Pagi berikutnya bakda subuh, penulis ikut sowan ke rumah seorang guru mengaji. Beliau sudah sepuh, 80 tahun lebih. Saat berkunjung kami membawa buah tangan ala kadarnya, tetapi kawan saya memberikan amplop kepada tuan rumah. Seperti itulah bentuk bisyaroh. Sebuah praktik yang mirip ketika kita menyisihkan sedikit gaji untuk orang tua meskipun mereka bisa jadi lebih sejahtera secara materi. 

Secara bahasa, bisyaroh berasal dari bahasa Arab yang berarti kabar gembira. Bentuknya seperti angpao atau amplop dan kerena itu kadang rawan terjadi pembajakan makna misalnya untuk memperhalus istilah dalam praktik rasuah. 

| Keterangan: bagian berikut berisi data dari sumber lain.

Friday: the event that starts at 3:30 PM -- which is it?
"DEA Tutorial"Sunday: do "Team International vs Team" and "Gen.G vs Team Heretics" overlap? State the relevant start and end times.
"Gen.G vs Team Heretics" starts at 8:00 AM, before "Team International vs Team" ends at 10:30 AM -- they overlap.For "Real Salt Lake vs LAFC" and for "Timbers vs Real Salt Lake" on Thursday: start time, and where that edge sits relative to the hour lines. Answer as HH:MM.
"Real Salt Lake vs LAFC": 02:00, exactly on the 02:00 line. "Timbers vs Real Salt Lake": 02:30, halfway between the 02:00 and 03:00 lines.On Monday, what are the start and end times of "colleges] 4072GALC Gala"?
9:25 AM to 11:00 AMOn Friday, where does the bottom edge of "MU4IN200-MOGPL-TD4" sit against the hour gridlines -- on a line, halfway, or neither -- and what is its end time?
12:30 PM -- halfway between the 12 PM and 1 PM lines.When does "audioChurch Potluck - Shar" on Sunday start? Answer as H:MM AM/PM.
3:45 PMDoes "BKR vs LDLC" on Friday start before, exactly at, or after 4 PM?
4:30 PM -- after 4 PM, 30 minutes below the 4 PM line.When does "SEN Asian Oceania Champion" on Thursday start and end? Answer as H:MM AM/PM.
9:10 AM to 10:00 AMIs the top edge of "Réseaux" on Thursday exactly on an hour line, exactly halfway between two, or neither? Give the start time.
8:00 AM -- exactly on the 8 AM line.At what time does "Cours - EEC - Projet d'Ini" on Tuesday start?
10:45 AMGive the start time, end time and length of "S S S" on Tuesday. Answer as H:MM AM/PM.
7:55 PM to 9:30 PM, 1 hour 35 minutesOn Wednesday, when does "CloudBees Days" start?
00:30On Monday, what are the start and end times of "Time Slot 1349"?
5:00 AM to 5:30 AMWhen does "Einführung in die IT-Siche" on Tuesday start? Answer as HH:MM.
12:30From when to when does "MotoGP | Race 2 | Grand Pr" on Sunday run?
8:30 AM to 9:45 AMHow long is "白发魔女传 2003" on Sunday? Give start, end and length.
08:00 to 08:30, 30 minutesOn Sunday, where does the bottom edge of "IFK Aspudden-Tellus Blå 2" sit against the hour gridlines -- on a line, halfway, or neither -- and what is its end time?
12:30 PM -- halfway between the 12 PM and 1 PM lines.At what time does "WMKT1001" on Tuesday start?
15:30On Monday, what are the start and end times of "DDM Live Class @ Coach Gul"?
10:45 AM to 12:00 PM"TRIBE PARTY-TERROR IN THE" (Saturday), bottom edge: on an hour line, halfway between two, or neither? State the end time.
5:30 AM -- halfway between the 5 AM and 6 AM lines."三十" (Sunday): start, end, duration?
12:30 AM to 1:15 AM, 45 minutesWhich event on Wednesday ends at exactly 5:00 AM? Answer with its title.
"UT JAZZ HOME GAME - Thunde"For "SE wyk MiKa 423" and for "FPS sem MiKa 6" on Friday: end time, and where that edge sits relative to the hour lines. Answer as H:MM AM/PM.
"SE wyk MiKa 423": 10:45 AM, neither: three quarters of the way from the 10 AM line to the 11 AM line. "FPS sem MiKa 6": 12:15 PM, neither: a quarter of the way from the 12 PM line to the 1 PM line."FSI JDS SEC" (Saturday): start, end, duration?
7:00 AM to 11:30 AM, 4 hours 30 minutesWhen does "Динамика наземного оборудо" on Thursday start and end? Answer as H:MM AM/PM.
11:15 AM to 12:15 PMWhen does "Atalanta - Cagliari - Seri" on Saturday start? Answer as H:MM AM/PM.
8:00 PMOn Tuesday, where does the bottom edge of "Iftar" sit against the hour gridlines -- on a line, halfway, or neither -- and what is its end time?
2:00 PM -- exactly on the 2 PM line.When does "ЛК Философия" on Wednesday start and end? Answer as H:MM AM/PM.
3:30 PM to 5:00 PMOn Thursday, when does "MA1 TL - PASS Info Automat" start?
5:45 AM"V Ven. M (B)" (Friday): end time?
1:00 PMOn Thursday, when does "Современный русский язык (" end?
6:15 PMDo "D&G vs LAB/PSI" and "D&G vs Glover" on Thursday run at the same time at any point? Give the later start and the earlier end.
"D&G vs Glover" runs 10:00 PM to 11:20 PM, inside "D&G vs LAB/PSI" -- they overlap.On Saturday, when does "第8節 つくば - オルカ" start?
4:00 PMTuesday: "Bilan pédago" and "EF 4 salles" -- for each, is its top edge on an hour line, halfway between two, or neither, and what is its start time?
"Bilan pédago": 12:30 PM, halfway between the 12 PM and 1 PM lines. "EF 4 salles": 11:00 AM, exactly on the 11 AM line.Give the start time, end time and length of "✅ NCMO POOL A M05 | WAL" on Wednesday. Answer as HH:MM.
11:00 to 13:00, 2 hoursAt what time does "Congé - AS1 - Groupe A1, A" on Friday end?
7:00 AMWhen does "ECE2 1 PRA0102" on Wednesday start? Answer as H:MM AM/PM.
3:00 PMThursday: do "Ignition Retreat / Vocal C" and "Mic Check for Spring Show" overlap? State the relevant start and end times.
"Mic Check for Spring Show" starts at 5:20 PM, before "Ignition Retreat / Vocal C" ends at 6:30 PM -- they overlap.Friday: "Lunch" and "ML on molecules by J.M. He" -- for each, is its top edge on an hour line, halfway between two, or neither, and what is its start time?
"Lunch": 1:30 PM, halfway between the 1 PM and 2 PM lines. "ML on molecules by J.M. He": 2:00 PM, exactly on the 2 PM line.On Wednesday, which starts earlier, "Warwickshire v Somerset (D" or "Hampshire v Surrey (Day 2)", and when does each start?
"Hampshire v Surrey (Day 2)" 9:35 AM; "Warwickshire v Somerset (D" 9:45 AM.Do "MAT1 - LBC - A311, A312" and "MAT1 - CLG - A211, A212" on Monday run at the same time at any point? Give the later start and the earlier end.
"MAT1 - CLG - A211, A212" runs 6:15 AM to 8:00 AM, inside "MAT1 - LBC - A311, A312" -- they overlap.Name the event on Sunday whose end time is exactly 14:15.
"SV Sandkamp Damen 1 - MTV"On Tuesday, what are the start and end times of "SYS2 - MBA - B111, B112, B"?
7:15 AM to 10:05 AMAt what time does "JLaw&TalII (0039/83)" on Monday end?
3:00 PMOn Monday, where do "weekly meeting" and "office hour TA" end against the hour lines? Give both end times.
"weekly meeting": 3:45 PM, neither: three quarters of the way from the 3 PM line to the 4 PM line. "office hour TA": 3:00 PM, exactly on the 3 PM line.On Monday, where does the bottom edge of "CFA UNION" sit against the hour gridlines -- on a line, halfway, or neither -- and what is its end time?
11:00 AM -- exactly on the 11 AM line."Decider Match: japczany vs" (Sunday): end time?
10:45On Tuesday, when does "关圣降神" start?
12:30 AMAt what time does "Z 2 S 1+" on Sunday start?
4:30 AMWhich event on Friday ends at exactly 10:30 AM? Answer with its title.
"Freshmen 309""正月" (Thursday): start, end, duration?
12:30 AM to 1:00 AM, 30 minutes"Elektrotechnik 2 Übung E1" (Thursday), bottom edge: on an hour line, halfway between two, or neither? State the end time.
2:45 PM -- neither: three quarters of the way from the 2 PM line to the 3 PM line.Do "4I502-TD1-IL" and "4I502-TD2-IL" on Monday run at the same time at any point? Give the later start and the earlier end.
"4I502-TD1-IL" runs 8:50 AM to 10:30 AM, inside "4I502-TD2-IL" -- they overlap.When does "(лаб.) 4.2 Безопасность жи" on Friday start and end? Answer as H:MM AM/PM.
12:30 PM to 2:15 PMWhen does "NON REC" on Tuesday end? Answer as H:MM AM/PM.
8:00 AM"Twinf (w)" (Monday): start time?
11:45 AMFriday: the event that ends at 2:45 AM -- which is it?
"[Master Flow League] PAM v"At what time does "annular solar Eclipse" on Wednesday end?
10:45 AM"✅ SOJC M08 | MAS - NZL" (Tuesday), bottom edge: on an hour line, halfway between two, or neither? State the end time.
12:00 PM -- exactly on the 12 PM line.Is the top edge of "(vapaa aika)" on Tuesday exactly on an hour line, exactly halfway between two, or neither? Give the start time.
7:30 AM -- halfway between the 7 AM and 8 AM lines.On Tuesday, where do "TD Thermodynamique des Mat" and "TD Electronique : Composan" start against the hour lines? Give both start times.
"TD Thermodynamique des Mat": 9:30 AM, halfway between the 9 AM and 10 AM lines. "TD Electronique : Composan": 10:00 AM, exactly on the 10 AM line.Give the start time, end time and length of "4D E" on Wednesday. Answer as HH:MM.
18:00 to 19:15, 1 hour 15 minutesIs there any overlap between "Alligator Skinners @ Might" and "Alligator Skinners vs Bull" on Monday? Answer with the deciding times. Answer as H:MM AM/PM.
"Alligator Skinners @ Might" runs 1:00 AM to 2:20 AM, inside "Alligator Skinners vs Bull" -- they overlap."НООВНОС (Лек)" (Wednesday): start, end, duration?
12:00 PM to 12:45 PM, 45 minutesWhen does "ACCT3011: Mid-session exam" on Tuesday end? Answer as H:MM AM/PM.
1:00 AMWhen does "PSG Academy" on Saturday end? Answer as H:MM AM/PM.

Bisyaroh itu lebih kepada tanda ucapan terima kasih dari santri, orang tua santri, alumni, atau warga kepada kyai atau pengurus pesantren dalam bentuk bantuan uang seikhlasnya. Meskipun demikian bisyaroh bisa juga dimaksudkan sebagai gaji, insentif, atau honor dari lembaga/yayasan untuk para ustadz atau pengurus pesantren.

Bisa pula sebaliknya,  seperti yang terjadi antara Kyai Haris Shodaqoh dengan Kyai Maimoen Zubair atau Mbah Moen (alm.) seperti yang dikisahkan Mbah Ummi Malang (Nukita.id, 30 Juli 2017). Bukan dari Kyai Haris yang sowan; justru Mbah Moen sebagai tuan rumah yang memberikan bisyaroh kepada tamunya.

Jadi agak ribet memang untuk mendefinisikan secara saklek arti bisyaroh. Pada intinya lebih enak dianggap sebagai kabar gembira --dalam bentuk uang-- seperti artinya semula. Tradisi ini sudah ada dari dahulu sebelum bank merambah ke daerah-daerah dan pengurus pesantren tidak punya nomor rekening.

Sampai sekarang kebiasaan itu masih hidup sebagai bagian dari kultur pesantren tradisional. Kehidupan minim birokrasi yang mana segala sesuatu tidak selalu diukur menurut nilai nominal tertentu.

Kyai atau ustad tradisional banyak yang mengurus pesantren dengan sumber daya pas-pasan. Manajemen waktu pengelola terbagi antara mencari nafkah keluarga dan mengajar santri. Belum lagi kalau ada acara perayaan keagamaan seperti mauludan, tahun baru Hijriah, tujuhbelasan, dan lain-lain; yang pasti perlu anggaran.

Alhasil, untuk menjalankan roda operasional bagi pesantren yang belum mapan, jalur bisyaroh alumni atau masyarakat akan sangat membantu. Berbeda dengan pesantren-pesantren modern atau lembaga pendidikan Islam yang sudah tertata keuangannya. Secara kelembagaan mungkin sudah punya donatur tetap, dan dari siswa/santri biaya bulanan atau tahunannya sudah ditentukan.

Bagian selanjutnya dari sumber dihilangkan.